• **DATA SEGMENT**:

┌──

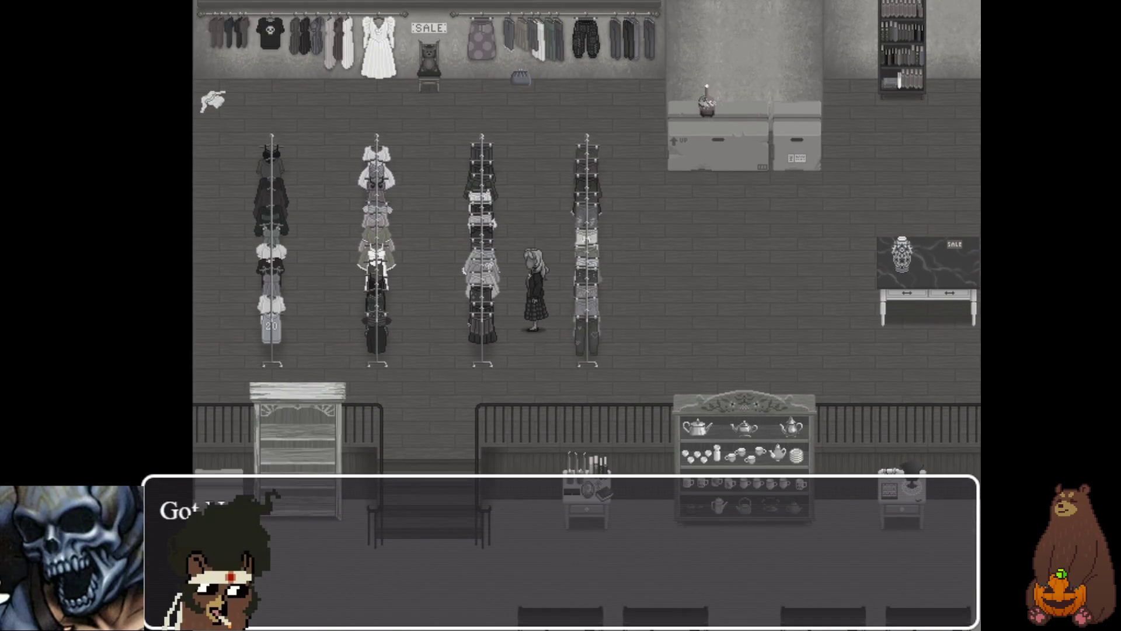
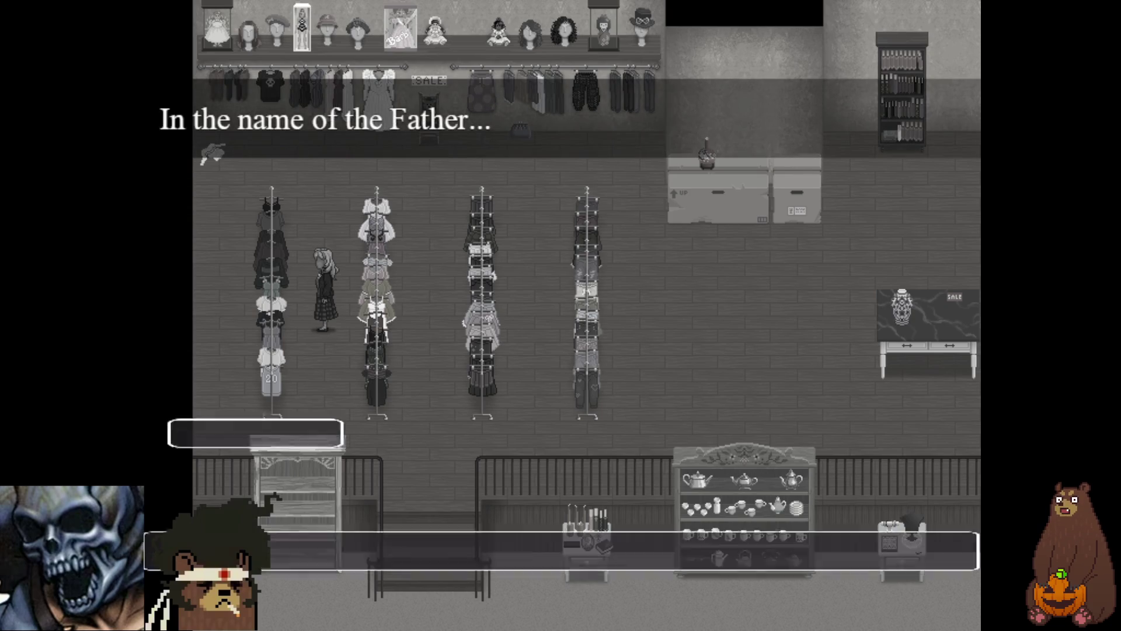
- Advance through the Uniform Top cutscene dialogue, including the Got Uniform Top! message
{"action": "key", "text": "Return"}
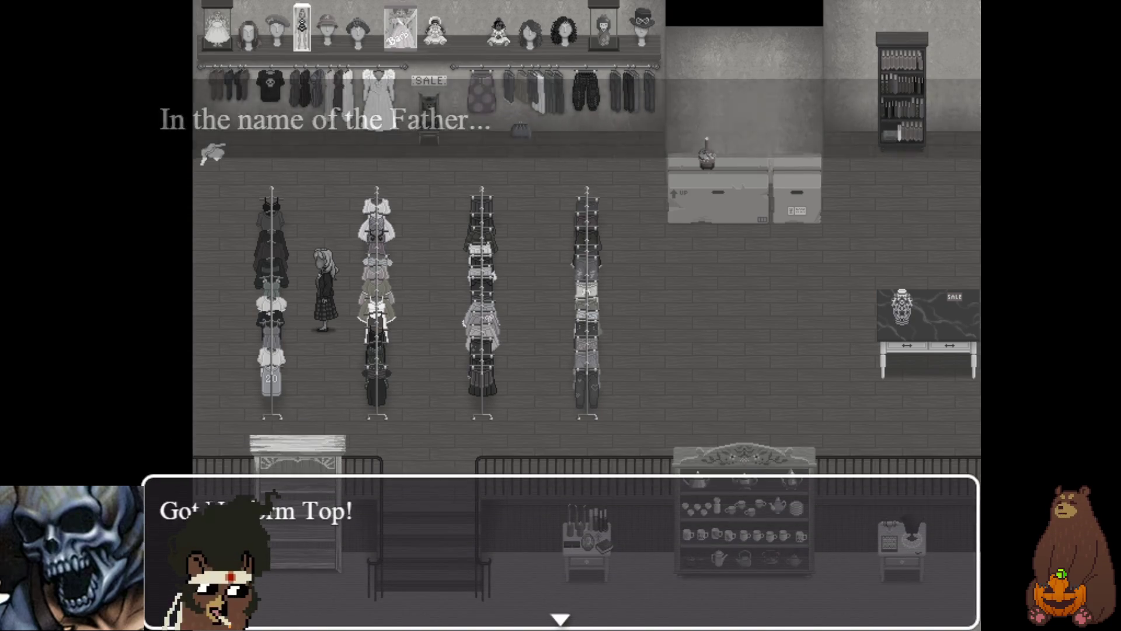
{"action": "key", "text": "Return"}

└──

• **PROBLEM STATEMENT**: Would you print the material exactly once more, without any of its pictures?

• **RESPONSE BOX**:
- Advance through the Uniform Top cutscene dialogue, including the Got Uniform Top! message
{"action": "key", "text": "Return"}
{"action": "key", "text": "Return"}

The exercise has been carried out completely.